William James: 5 Arten von Konfliktlösungen
William James, einer der grossen amerikanischen Psychologen vor der Jahrhundertwende, hat fünf Arten unterschieden, wie Konflikte gelöst werden können (1890):
1. Bei der vernünftigen Lösung wird versucht, alle Gründe, die für oder gegen die einzelnen Handlungsalternativen sprechen, allmählich zu klären, bis endlich eine Alternative ein Übergewicht erhält. Dafür sind einerseits Informationen zu beschaffen, anderseits ist die Beachtung von Handlungsprinzipien, Geboten oder Verboten hilfreich (heute: normative Konfliktlösung). Technisches Hilfsmittel ist die bereits von Benjamin Franklin praktizierte Methode, auf dem Papier in zwei Kolonnen die Vorteile und Nachteile für jede Alternative aufzuschreiben.

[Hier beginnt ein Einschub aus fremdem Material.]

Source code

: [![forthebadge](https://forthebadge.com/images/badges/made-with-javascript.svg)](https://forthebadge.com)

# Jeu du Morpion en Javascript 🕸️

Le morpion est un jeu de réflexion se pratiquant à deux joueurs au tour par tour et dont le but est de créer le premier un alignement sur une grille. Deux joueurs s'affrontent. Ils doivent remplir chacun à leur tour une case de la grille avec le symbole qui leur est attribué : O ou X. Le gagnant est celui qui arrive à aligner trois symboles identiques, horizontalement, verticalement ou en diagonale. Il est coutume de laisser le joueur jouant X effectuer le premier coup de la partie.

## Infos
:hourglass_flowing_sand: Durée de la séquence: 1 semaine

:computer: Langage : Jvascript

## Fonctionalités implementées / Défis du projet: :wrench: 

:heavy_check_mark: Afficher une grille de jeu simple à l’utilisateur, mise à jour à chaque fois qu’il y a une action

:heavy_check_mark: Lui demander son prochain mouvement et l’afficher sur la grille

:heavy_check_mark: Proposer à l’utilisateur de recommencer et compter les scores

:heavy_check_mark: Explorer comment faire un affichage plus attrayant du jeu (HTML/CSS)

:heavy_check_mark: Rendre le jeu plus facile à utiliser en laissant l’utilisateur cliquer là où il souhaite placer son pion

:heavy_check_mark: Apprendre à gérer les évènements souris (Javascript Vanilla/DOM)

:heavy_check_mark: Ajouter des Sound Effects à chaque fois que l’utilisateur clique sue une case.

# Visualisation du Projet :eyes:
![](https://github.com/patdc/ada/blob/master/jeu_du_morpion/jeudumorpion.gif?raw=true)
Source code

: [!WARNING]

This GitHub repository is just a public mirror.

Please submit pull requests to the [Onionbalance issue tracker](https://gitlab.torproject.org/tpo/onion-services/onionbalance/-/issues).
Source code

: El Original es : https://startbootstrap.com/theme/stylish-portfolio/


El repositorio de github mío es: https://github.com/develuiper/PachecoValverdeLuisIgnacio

2. Ist eine befriedigende Klärung durch Überlegung nicht zu erreichen, kann die Entscheidung auf zwei Arten forciert werden: a) ein zufälliges Umweltereignis wird als Anlass genommen, die "Unentschiedenheit" zu beenden, b) ein energisches "Schluss jetzt!" soll die Entscheidung herbeiführen. "Explosivhandlungen" oder "Kurzschlussreaktionen" kann man auch hierher rechnen; erstere bestehen meist in aggressiven Entladungen, letztere in blindem Davonlaufen. Länger anhaltende Formen des "Aus-dem-Felde-Gehens" (heute: Evasion) sind Ortswechsel, Ausweichen auf andere Gebiete oder Flucht in Süchte oder Tagträume.
3. Die Gesinnungs- oder Charakteränderung erfordert eine innere Umorientierung. "Der Charakter erhebt sich abrupt auf einen anderen Stand, und die Überlegung kommt dadurch zu einem unmittelbaren Ende." Hans Thomae (1960/74) spricht von einer Neuorientierung, welche die "Herstellung einer neuen Einheit zwischen Persönlichkeit und Umwelt" bedeutet.
4. Während bei all diesen Lösungsarten im Laufe der Klärung oder beim abrupten Entschluss die andern Handlungsalternativen aus dem Gesichtsfeld verschwinden, bleiben sie beim letzten Lösungstyp bis zuletzt bestehen. Der Konflikt muss also durch einen echten Verzicht zugunsten einer Möglichkeit beendet werden. Hans Thomae (1960) hat dies als "wagende" Entscheidungsform charakterisiert, denn es muss ja "schliesslich irgendeine der Handlungen gewagt werden, damit es überhaupt weiter geht".